* [Exercise goal]: Set out the records below again exactly; skip the images.
^^^^^^^^^^^^^^^^
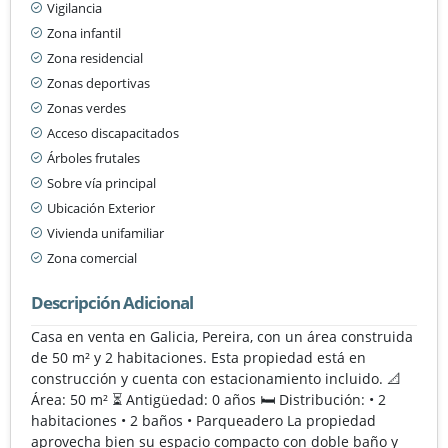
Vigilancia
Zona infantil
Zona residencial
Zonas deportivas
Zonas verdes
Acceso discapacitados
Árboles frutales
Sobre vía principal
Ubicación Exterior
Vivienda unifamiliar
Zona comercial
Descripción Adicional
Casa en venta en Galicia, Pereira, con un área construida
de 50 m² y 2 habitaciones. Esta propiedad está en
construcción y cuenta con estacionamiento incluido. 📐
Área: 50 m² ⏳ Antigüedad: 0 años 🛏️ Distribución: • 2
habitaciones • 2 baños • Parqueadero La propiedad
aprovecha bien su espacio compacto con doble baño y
^^^^^^^^^^^^^^^^
* [Result]:
Vigilancia
Zona infantil
Zona residencial
Zonas deportivas
Zonas verdes
Acceso discapacitados
Árboles frutales
Sobre vía principal
Ubicación Exterior
Vivienda unifamiliar
Zona comercial
Descripción Adicional
Casa en venta en Galicia, Pereira, con un área construida
de 50 m² y 2 habitaciones. Esta propiedad está en
construcción y cuenta con estacionamiento incluido. 📐
Área: 50 m² ⏳ Antigüedad: 0 años 🛏️ Distribución: • 2
habitaciones • 2 baños • Parqueadero La propiedad
aprovecha bien su espacio compacto con doble baño y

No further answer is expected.